_掲載文_

--------------------------------------------------

なお、2-APB、及びdl-カンフルはいずれもTRPV3を活性化する作用が知られている化合物である。
【0030】
実験は、下記の方法を用いて行った。
(1)実験方法
(A)細胞培養
ヒト胎児腎細胞由来株HEK293細胞を、10%ウシ胎児血清、30単位/mlペニシリン、および30μg/mlストレプトマイシンを含むダルベッコの改変イーグル培地(DMEM製)で、5容量%CO2下で培養した。
【0031】
(B)細胞でのhTRPV3 cDNA発現
pCI-neoベクター(Promega Corp.製)を用いて、hTRPV3のcDNAを有する組換えプラスミド(ヒトTRPV3発現ベクター)を調製した。トランスフェクション試薬であるSuperFect Transfection Reagent(Qiagen製)を使用して、HEK293細胞に前記組換えプラスミドをトランスフェクトし、ヒト胎児腎細胞由来株HEK293細胞にTRPV3を強制発現させた。これをポリ-L-リジンでコーティングされたガラスカバースリップの上に播種し、18~36時間培養した後に、下記の[Ca2+]i測定に使用した。
【0032】
(C)細胞内の遊離Ca2+濃度測定([Ca2+]i測定)

--------------------------------------------------

_課題_
掲載文のうち「なお、2-APB、及びdl-カンフルはい」に始まり「5容量%CO2下で培養した。」に至るまでの部分をすべて、一字も変えずに抜き出せ。 このあとに続く行は参照しなくてよい。

_データ一覧_
--------------------------------------------------

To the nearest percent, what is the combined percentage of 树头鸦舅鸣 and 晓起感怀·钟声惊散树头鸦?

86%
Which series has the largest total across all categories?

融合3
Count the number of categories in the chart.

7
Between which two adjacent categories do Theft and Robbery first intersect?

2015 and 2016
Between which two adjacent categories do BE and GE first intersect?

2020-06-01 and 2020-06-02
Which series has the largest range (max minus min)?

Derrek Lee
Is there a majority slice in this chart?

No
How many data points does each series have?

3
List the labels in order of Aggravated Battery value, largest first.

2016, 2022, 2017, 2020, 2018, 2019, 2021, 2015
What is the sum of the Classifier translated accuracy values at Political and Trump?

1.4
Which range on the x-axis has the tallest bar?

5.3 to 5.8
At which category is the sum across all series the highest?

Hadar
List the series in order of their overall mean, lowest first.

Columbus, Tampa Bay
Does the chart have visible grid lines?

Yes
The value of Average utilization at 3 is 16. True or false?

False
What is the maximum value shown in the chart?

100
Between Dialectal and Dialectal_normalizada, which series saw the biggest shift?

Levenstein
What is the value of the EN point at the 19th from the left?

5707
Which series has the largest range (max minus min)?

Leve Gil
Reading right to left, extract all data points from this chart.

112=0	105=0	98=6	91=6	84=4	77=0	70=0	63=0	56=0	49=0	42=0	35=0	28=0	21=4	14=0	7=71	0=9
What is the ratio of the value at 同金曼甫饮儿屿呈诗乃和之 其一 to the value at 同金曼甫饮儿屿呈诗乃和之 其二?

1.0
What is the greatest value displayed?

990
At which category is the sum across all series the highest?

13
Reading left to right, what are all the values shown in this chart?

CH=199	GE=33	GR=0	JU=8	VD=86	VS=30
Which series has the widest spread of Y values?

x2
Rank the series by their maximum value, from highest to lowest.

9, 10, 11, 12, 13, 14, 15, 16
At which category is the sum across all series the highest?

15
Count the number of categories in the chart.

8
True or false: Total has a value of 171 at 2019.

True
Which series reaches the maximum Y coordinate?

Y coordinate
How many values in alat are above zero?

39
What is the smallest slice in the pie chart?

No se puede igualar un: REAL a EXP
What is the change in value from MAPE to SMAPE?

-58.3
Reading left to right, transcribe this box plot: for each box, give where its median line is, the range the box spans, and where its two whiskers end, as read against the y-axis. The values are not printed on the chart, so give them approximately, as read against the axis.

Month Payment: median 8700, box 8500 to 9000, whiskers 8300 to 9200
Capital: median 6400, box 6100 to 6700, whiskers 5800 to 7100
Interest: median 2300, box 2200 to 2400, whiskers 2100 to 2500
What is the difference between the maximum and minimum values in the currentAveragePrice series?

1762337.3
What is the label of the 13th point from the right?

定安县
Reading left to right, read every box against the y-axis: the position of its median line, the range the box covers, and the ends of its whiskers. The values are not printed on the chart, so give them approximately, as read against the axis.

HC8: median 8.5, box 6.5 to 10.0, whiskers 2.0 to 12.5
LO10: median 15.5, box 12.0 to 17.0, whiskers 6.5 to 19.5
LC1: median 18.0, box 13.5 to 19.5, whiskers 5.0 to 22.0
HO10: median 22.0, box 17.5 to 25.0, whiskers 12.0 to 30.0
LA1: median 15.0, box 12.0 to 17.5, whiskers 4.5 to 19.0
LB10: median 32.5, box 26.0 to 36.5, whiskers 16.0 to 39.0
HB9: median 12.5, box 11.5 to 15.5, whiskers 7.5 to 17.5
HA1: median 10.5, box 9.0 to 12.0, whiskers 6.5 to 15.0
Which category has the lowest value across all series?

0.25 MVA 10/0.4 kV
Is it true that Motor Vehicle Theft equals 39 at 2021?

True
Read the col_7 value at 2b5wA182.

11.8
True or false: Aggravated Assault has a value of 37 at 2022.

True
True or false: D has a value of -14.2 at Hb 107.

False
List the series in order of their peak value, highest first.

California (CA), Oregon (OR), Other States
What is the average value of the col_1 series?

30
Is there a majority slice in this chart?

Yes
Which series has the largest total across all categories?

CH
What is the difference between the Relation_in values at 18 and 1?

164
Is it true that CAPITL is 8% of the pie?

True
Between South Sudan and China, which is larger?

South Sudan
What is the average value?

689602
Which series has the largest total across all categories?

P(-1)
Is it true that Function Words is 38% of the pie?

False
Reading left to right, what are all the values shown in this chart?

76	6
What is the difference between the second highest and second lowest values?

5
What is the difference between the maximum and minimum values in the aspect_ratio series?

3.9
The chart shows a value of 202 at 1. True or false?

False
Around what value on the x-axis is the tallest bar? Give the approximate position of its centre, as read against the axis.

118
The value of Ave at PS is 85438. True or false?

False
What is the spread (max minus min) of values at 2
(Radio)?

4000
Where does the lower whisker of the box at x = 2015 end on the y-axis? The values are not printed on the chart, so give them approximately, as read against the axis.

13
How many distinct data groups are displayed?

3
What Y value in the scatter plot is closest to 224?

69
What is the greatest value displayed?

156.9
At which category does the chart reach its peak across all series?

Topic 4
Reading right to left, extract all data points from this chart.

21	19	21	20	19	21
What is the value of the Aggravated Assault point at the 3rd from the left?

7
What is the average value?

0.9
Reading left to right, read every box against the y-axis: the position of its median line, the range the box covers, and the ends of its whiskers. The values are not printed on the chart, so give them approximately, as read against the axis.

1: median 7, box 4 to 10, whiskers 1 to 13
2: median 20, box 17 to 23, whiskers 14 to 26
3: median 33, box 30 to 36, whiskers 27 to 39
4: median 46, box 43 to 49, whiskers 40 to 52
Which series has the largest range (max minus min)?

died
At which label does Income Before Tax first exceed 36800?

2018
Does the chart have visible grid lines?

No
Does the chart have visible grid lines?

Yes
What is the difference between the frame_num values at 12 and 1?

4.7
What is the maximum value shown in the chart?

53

--------------------------------------------------

_解答欄_
なお、2-APB、及びdl-カンフルはいずれもTRPV3を活性化する作用が知られている化合物である。
【0030】
実験は、下記の方法を用いて行った。
(1)実験方法
(A)細胞培養
ヒト胎児腎細胞由来株HEK293細胞を、10%ウシ胎児血清、30単位/mlペニシリン、および30μg/mlストレプトマイシンを含むダルベッコの改変イーグル培地(DMEM製)で、5容量%CO2下で培養した。